Hey, good-lookin'

on expectations and entitlement

Hey, good-lookin'

Discourse is a tightrope on which I balance. How much of my time and headspace am I willing to give it? How much of my health - mental, and possibly physical, who knows what kind of pressure we put on our bodies as we read tweet after tweet of the most contrarian shit imaginable - am I willing to sacrifice for this? Is speaking up worth the cost of amplifying these voices?

I've accepted that I am probably addicted to social media to a certain extent, and it's not always a bad thing. I've met friends here. I've found work opportunities. I've learned about the world outside of my own bubble. Discourse is the payment for companionship, maybe. I'm self-employed and I work alone, and so somewhere along the line, I've accepted the cost.

◆ DATA TO EXAMINE ◆
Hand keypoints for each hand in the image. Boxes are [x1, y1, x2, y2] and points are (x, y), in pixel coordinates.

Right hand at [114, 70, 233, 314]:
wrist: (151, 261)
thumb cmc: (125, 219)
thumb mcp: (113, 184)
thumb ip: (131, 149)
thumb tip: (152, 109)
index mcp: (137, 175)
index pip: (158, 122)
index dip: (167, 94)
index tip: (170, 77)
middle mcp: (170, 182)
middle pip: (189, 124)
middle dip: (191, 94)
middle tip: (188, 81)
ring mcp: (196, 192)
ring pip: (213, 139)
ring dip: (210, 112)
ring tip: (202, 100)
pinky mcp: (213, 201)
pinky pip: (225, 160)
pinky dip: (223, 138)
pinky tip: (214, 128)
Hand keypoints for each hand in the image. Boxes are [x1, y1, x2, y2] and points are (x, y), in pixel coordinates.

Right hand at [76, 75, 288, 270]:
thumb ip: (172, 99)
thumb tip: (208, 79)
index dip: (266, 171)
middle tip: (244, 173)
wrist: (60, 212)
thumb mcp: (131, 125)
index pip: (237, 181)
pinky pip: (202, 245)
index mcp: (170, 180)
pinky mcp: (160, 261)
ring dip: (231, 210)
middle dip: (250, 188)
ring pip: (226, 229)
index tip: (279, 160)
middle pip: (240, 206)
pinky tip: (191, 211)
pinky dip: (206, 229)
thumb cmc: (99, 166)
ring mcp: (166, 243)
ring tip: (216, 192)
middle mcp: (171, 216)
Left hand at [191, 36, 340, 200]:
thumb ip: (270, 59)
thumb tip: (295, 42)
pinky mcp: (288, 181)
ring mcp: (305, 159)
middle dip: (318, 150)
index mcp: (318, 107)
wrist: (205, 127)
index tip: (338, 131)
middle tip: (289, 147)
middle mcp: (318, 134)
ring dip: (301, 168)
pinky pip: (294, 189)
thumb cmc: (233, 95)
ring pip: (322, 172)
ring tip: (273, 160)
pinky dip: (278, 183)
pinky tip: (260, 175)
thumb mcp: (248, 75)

◆ PROBLEM SET ◆
1. In the essay on social media discourse, how does the writer describe their work arrangement?
2. Extend the essay on social media discourse beyond its final sentence, keeping its voice.

◆ TASK-BY-TASK ANSWERS ◆
1. The writer is self-employed and works alone.

2.
The discourse over the past few months has become increasingly hostile towards women. I've been trying to figure out how much, if anything, I want to say about it. Sometimes, you'll see some kind of online outrage that is so ridiculous it genuinely makes you laugh out loud, and that was me, last week, watching people rage about how unattractive female video game characters are becoming.

We've done this to death, I know. Other people have covered it way more eloquently than I can. It's beauty pageant Aloy all over again. But despite the stupidity of it all, it feels kind of insidious, a pathetic outer layer of something more sinister.

Another tightrope: the male gaze.

The term comes from Laura Mulvey's 1973 essay Visual Pleasure and Narrative Cinema. It's interesting in a Freudian, phallus-heavy sort of way. 'The male gaze projects its fantasy onto the female figure', Mulvey says. It explores the ornamental nature of femininity as depicted in cinema; the 'to-be-looked-at-ness', as Mulvey calls it.

I think of the role models of my youth. I was an adolescent in the post-Spice-Girls era, which was equal parts liberating and problematic (hello, Charlie's Angels). In the thirty years since Mulvey's essay, the world had moved on slightly, but not completely.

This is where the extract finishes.